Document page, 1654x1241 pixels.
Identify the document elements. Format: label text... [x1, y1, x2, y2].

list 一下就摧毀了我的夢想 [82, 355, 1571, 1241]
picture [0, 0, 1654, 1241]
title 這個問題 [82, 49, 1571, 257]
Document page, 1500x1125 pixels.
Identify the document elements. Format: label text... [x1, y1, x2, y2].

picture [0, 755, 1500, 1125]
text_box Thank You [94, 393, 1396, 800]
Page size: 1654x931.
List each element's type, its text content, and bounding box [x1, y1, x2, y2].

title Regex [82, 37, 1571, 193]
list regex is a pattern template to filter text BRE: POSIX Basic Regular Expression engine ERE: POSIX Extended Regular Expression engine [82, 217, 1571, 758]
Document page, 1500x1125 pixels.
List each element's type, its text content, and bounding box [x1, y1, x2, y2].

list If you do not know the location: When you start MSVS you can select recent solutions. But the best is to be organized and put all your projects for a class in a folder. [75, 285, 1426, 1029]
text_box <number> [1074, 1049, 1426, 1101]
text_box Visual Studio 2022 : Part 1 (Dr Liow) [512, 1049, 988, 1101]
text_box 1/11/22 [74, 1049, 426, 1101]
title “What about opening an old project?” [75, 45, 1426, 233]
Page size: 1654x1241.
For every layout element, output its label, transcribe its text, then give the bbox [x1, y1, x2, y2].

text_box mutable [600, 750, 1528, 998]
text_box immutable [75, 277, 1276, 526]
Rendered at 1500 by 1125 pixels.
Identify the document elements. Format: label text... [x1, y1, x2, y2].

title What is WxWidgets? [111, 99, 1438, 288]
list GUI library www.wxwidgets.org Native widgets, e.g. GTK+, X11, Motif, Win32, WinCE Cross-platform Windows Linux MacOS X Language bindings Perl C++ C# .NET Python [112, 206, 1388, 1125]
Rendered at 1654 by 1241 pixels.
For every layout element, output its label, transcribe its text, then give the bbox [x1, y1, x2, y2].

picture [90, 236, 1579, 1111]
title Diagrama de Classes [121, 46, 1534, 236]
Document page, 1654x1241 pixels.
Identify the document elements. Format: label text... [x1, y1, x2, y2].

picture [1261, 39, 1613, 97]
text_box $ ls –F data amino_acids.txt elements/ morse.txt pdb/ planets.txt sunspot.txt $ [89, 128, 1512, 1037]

▶ TASK STATEMENT
Format the part that opens with the line containing "Page size: 1654x931." and closes with the line containing "text_box immutable [75, 277, 1276, 526]", both ends included, as a Markdown table with the columns No. and Entry. Number each row and skip the blank lines.

▶ RESULT OF THIS TASK
| No. | Entry |
|---|---|
| 1 | Page size: 1654x931. |
| 2 | List each element's type, its text content, and bounding box [x1, y1, x2, y2]. |
| 3 | title Regex [82, 37, 1571, 193] |
| 4 | list regex is a pattern template to filter text BRE: POSIX Basic Regular Expression engine ERE: POSIX Extended Regular Expression engine [82, 217, 1571, 758] |
| 5 | Document page, 1500x1125 pixels. |
| 6 | List each element's type, its text content, and bounding box [x1, y1, x2, y2]. |
| 7 | list If you do not know the location: When you start MSVS you can select recent solutions. But the best is to be organized and put all your projects for a class in a folder. [75, 285, 1426, 1029] |
| 8 | text_box <number> [1074, 1049, 1426, 1101] |
| 9 | text_box Visual Studio 2022 : Part 1 (Dr Liow) [512, 1049, 988, 1101] |
| 10 | text_box 1/11/22 [74, 1049, 426, 1101] |
| 11 | title “What about opening an old project?” [75, 45, 1426, 233] |
| 12 | Page size: 1654x1241. |
| 13 | For every layout element, output its label, transcribe its text, then give the bbox [x1, y1, x2, y2]. |
| 14 | text_box mutable [600, 750, 1528, 998] |
| 15 | text_box immutable [75, 277, 1276, 526] |